Data supplied
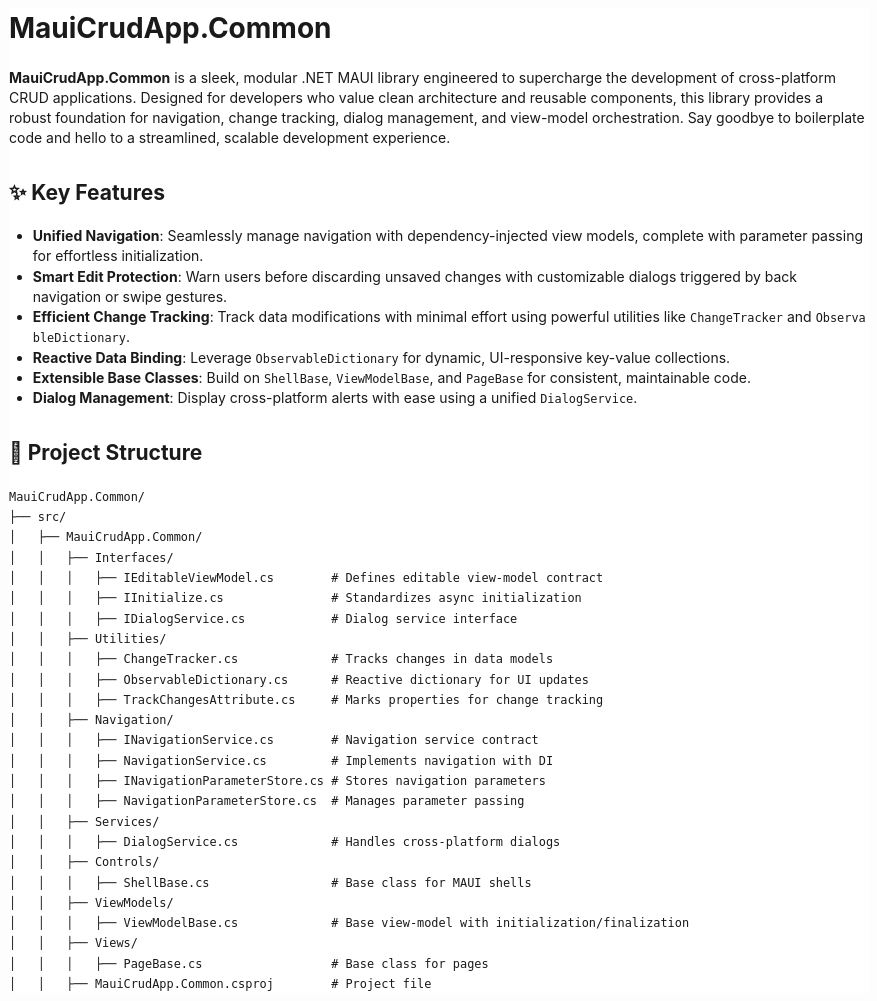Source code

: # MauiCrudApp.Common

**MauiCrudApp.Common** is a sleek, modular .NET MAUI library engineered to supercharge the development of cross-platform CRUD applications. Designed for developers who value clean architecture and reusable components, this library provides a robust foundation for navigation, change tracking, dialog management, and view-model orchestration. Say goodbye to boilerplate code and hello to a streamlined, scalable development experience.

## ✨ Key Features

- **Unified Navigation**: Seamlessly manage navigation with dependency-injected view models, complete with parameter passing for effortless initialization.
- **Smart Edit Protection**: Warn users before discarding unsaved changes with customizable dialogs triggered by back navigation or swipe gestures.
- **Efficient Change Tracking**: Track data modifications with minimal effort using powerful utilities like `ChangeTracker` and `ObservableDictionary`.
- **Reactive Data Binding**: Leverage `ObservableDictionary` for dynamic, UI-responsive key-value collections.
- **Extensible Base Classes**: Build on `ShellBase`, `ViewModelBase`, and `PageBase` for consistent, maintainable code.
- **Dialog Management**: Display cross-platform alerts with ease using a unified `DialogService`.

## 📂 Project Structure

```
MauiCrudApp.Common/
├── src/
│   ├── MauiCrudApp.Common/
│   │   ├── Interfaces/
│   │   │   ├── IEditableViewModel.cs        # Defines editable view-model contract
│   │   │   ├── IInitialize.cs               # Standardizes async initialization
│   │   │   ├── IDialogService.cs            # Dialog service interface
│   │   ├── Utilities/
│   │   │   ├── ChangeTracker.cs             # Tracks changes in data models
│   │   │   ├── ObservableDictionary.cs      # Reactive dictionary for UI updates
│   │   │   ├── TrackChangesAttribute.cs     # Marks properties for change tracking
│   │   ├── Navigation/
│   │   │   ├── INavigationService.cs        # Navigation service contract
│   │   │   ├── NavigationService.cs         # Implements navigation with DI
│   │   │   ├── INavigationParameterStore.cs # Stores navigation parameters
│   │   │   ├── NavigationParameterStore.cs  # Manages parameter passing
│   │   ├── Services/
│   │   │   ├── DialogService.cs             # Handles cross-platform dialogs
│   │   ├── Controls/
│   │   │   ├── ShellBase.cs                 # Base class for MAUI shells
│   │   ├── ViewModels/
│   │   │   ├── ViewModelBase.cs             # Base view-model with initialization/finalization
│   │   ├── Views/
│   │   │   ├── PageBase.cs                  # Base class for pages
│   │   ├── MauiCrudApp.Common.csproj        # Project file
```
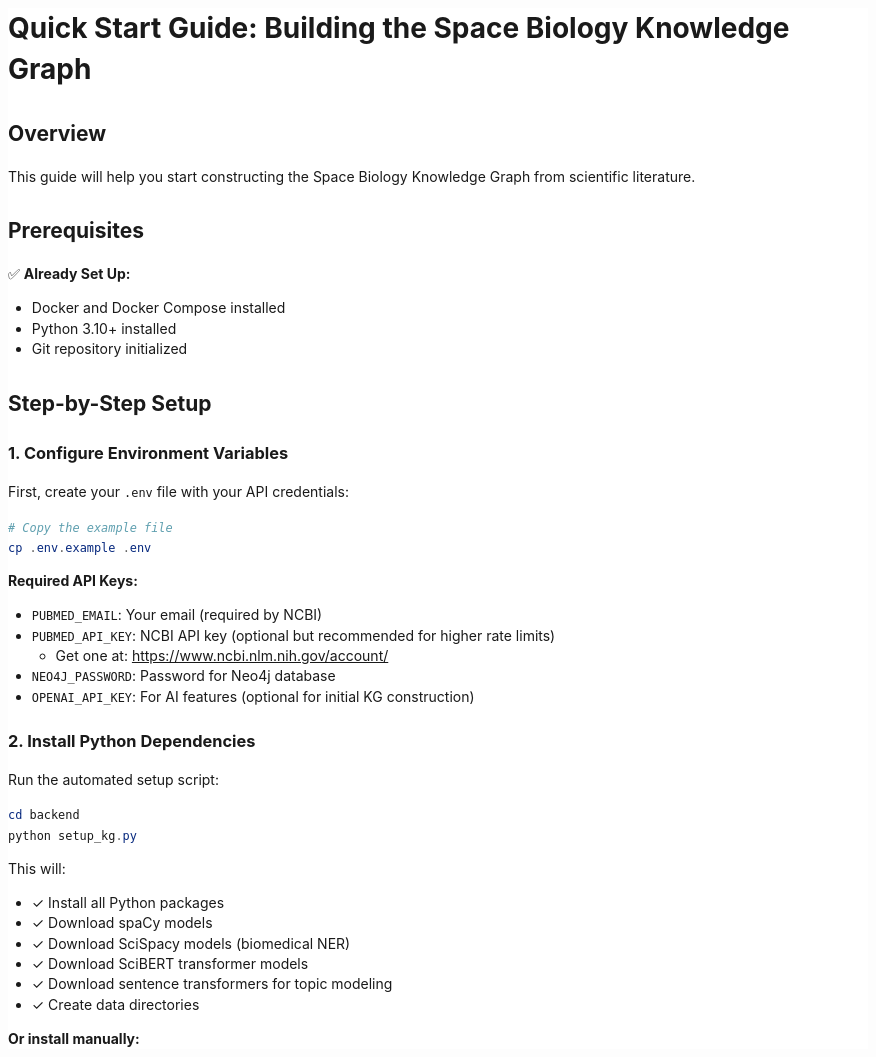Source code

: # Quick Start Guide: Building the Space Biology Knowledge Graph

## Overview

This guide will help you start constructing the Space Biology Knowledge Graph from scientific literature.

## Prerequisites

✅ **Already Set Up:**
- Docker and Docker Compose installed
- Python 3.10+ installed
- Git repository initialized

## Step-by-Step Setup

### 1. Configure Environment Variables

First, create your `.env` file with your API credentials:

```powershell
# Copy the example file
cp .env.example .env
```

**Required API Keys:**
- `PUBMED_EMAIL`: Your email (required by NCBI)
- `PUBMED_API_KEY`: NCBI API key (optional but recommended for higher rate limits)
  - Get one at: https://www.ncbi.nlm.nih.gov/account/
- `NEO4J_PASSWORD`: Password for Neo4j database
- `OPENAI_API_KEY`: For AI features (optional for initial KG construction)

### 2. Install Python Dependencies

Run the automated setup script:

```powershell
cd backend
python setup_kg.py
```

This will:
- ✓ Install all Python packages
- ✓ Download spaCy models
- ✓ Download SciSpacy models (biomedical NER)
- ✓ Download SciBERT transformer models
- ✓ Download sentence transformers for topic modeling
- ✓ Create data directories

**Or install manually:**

Problem details
What lines of the listing above hold "optional"? Copy all of them.

Solution to this exercise
- `PUBMED_API_KEY`: NCBI API key (optional but recommended for higher rate limits)
- `OPENAI_API_KEY`: For AI features (optional for initial KG construction)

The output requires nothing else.